The Spirit of the Ocean explains why the River Spirit could not have understood the ocean before encountering it: creatures are bounded by their sphere. You cannot speak of ice to a summer insect, whose life does not extend to winter. You cannot speak of the ocean to a well-frog whose entire world is the circumference of a well. And, most pointedly, you cannot speak of Tao to a pedagogue whose scope is restricted by accumulated doctrine. Understanding requires an expansion of scope, not merely an accumulation of more data within a narrow frame.

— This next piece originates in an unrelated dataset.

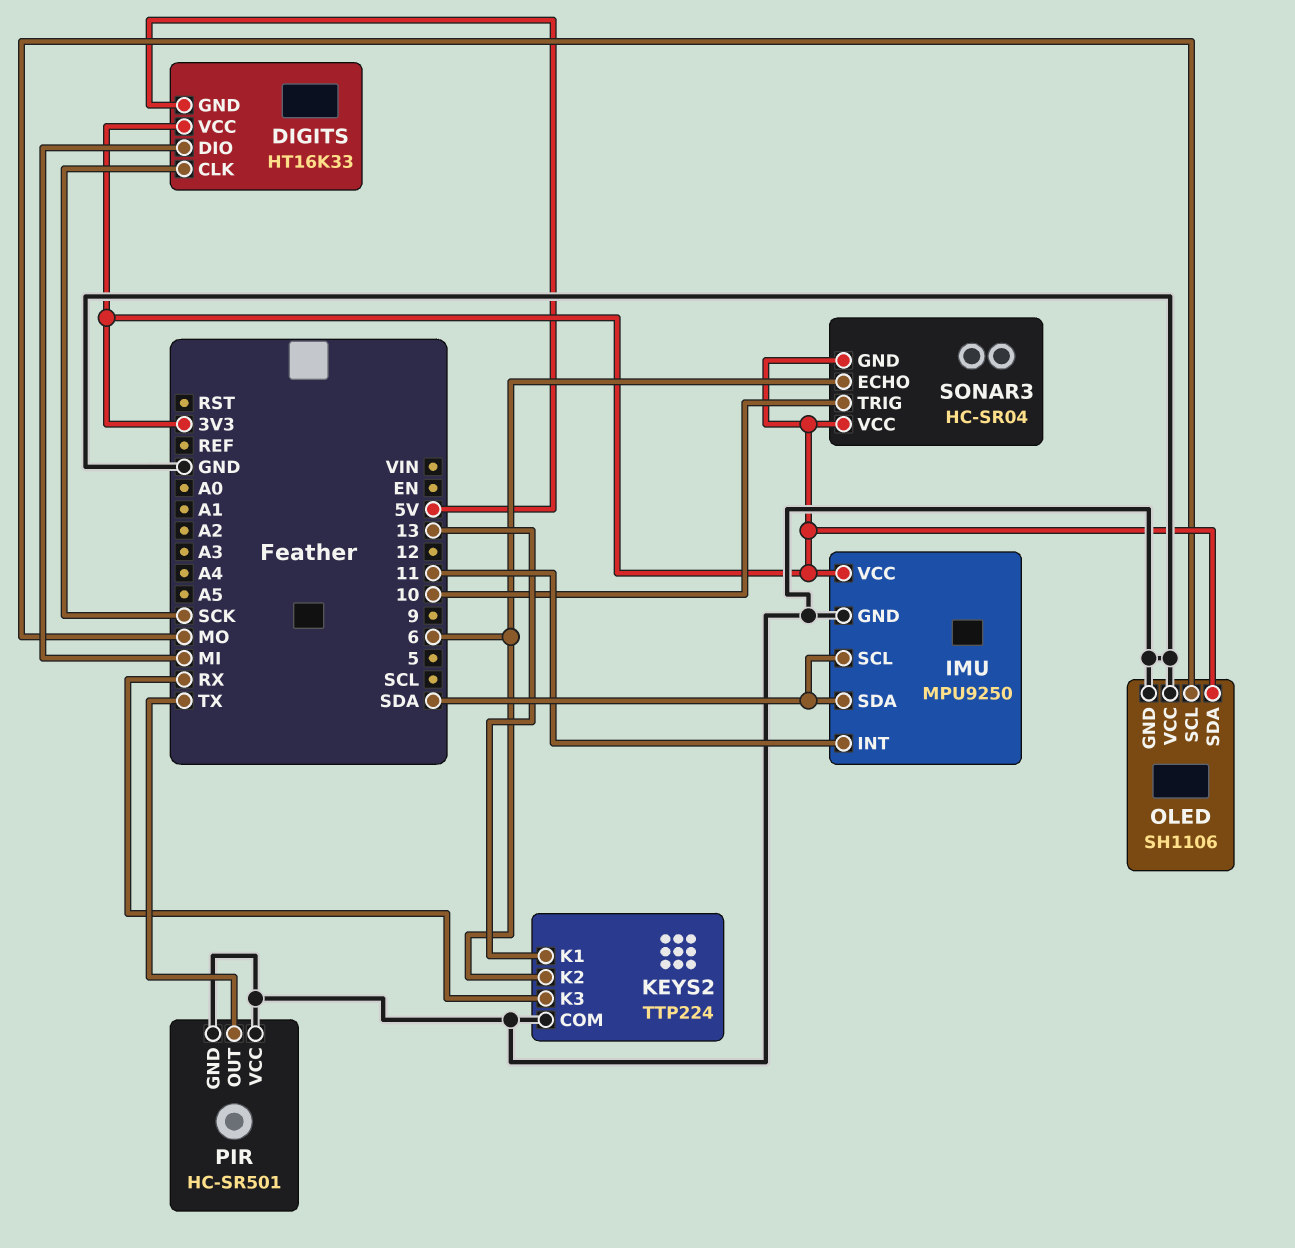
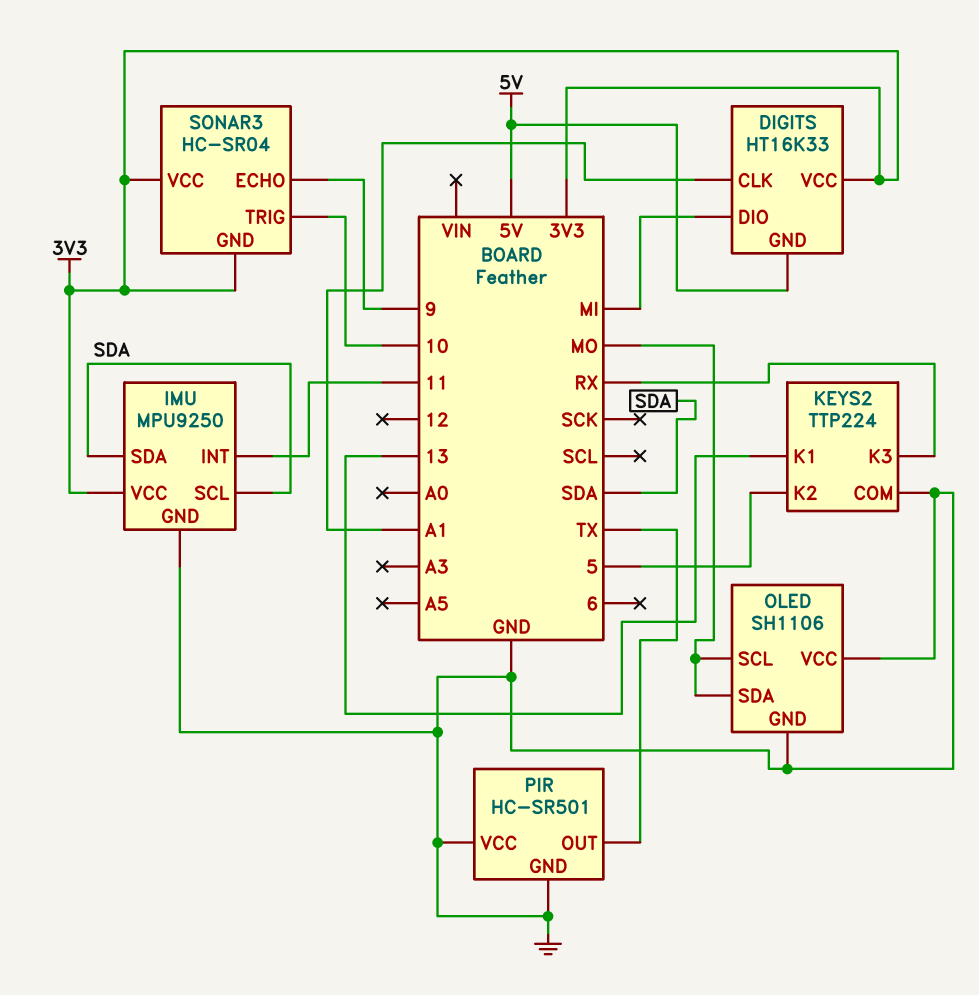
DIGITS pin CLK: SCK -> A1
KEYS2 pin K2: 6 -> 5
OLED pin SDA: 3V3 -> MO
SONAR3 pin ECHO: 6 -> 9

The Ocean Spirit states: "Dimensions are limitless; time is endless. Conditions are not invariable; terms are not final." These four observations dismantle the naive assumption that our current categories map the shape of reality. What man knows is not to be compared with what he does not know. The span of existence is not to be compared with the span of non-existence. The wise man looks into space and does not regard the small as too little or the great as too much — because he knows there is no limit to dimension.
This chapter is sometimes called the centrepiece of the Zhuangzi. Its argument is that relativism is not a counsel of despair but of liberation. If no perspective is absolute, clinging to any one perspective becomes absurd. The chapter itself demonstrates the lesson: the River Spirit, once convinced of his own greatness, is now open to a larger horizon. That openness — not any fixed conclusion — is what Zhuangzi is teaching.
Chapter XVII of the Zhuangzi (Giles, 1889). This chapter has earned Zhuangzi the Chinese literary sobriquet "Autumn Floods."